[Document understanding data]
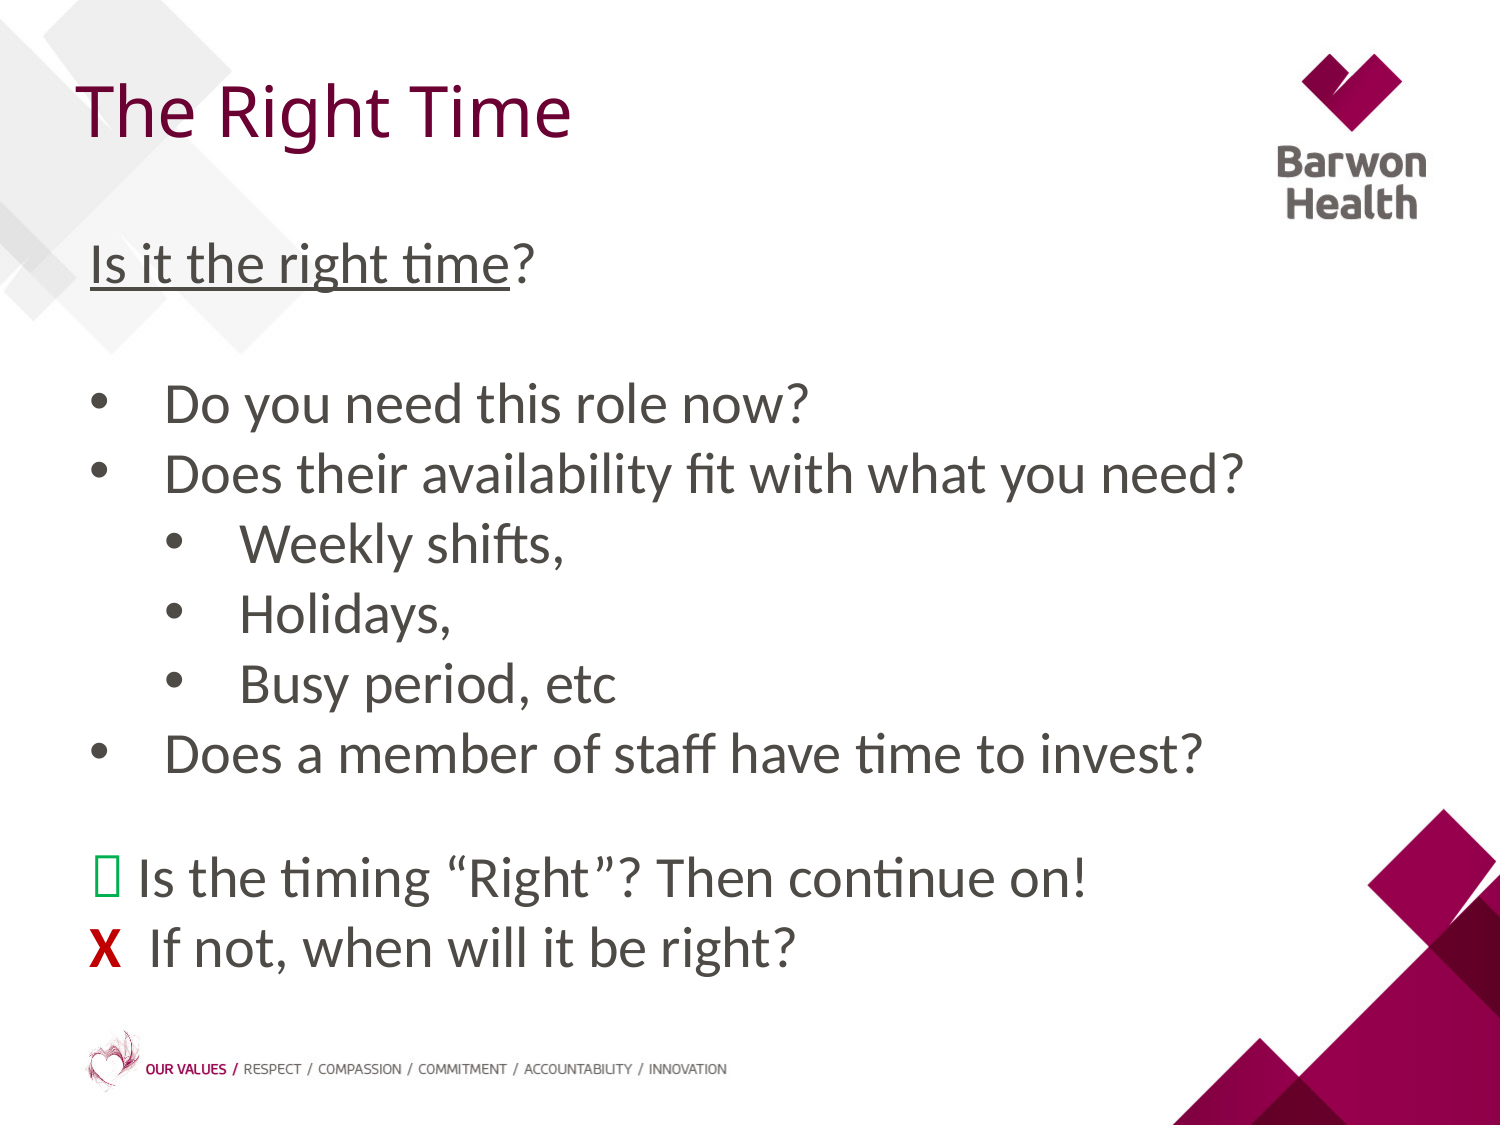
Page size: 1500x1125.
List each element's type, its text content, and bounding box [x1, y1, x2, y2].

text_box  Is the timing “Right”? Then continue on! X If not, when will it be right? [75, 831, 1288, 987]
picture [0, 0, 1500, 1125]
text_box Is it the right time? Do you need this role now? Does their availability fit with what you need? Weekly shifts, Holidays, Busy period, etc Does a member of staff have time to invest? [75, 217, 1392, 863]
title The Right Time [75, 0, 1425, 218]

### INSTRUCTIONS TO FOLLOW
When you return the records, keep every word unchanged and drop the pictures.

### EXERCISE RESPONSE
Page size: 1500x1125.
List each element's type, its text content, and bounding box [x1, y1, x2, y2].

text_box  Is the timing “Right”? Then continue on! X If not, when will it be right? [75, 831, 1288, 987]
picture [0, 0, 1500, 1125]
text_box Is it the right time? Do you need this role now? Does their availability fit with what you need? Weekly shifts, Holidays, Busy period, etc Does a member of staff have time to invest? [75, 217, 1392, 863]
title The Right Time [75, 0, 1425, 218]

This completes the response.